Although TIR-FM provides superior contrast compared with other far-field microscopy techniques, its application is limited to the proximity of the cell surface — that is, to studying parameters in two dimensions. To observe single molecules deep inside cells in three dimensions, conventional epi-fluorescence microscopy using a laser for excitation9 and real-time confocal microscopy17 are applicable. The latter is thought to produce better results than TIR-FM for single-molecule imaging in dense solutions. Only sparsely labelled samples (<10 particles/µm2) can be visualized as single molecules using TIR-FM, epi-fluorescence microscopy or confocal fluorescence microscopy owing to the low spatial resolution. However, the higher spatial resolution of SCANNING NEAR-FIELD OPTICAL MICROSCOPY might be able to overcome this limitation in the future18. Single molecules that are rapidly moving in solution cannot be visualized as fluorescent spots owing to the rapid three-dimensional Brownian diffusion that occurs. However, FLUORESCENCE CORRELATION SPECTROSCOPY19, which allows single molecules to be analysed in solution, can be used to complement single-molecule visualization.

Applications in living cells

Single-molecule analyses have been effectively used both to quantify intracellular reactions and for the spatial analysis of such reactions with high resolution: for example, the kinetic analysis of receptor–ligand interactions20; measuring protein dynamics in the cytoplasm21, nucleus22 or plasma membrane9,10,13,23; observing the assembly and disassembly of protein oligomers8,12 or large protein complexes14; and detecting the chemical reactions of proteins8. Examples of such studies will be discussed in more detail below.

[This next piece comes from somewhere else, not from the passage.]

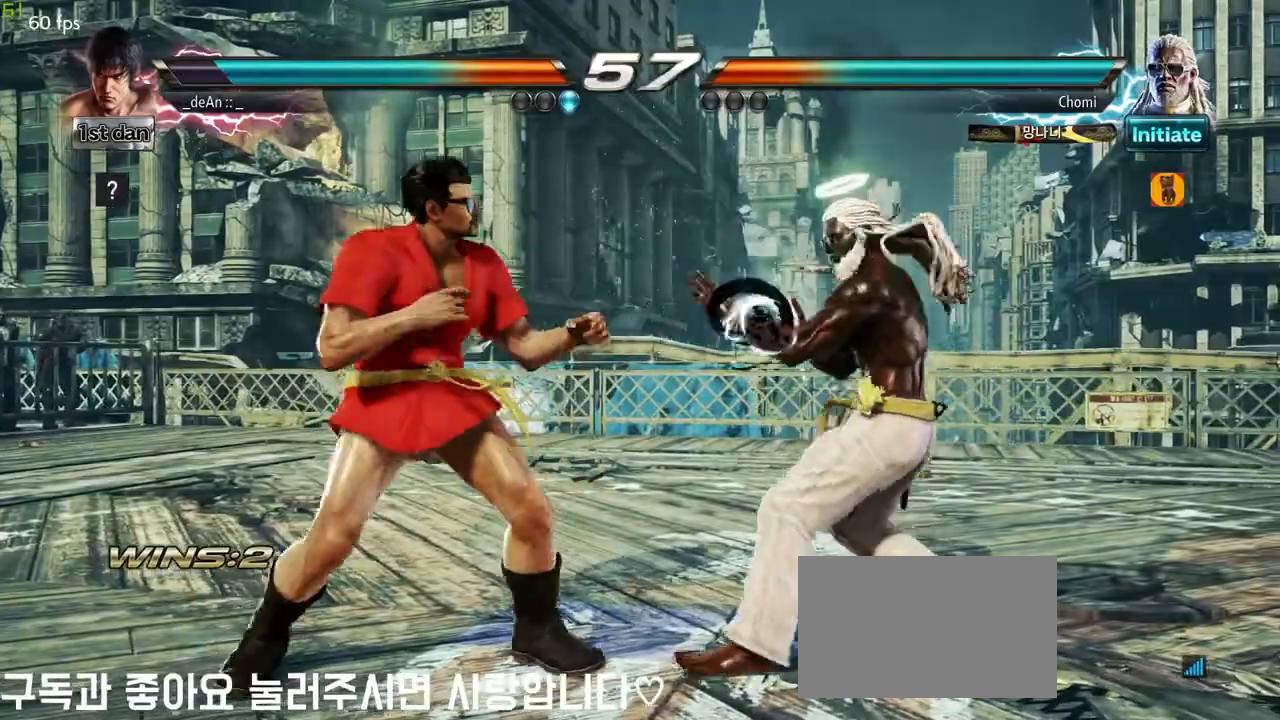
{"buttons": [], "left_stick": "left", "events": [[333, "left_stick", "left"]]}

Kinetic analysis of receptor–ligand interactions. The dissociation kinetics of a receptor–ligand interaction is an important property of cell-signalling reactions. Dictyostelium discoideum amoebae perform chemotaxis towards cyclic AMP, and this chemotaxis is induced through a G-protein-coupled receptor24. To determine how cells sense gradients of cAMP, the binding of fluorophore-labelled cAMP (Cy3–cAMP) to its receptor was observed on the surface of cells11. The dissociation rate constant for cAMP from its receptor was obtained by performing a statistical analysis of the time between the binding and dissociation of single molecules of Cy3–cAMP on the cells undergoing chemotactic movements20 (Fig. 2a).

Fig. 2
Figure 2 | Single-molecule analysis of cellular events. Figure 2

Cy3–cAMP dissociated faster from the anterior half of the cells compared to the posterior half, although the density of cAMP binding was almost uniform over the entire cell surface. This indicates that the association–dissociation cycle of cAMP is faster at the anterior end of the cell. Therefore, the reaction state of the cAMP receptors depends on the location of the chemotactic cells in relation to the concentration gradient of the cAMP signalling molecule (that is, the cAMP concentration gradient is converted to the difference in the reaction state of the cAMP receptor). This difference seems to depend on the coupling between the cAMP receptor and the trimeric G protein on the cytoplasmic side of the plasma membrane, and it is highly probable that cAMP signalling is more active in the anterior region of chemotactic amoeba than in the posterior region.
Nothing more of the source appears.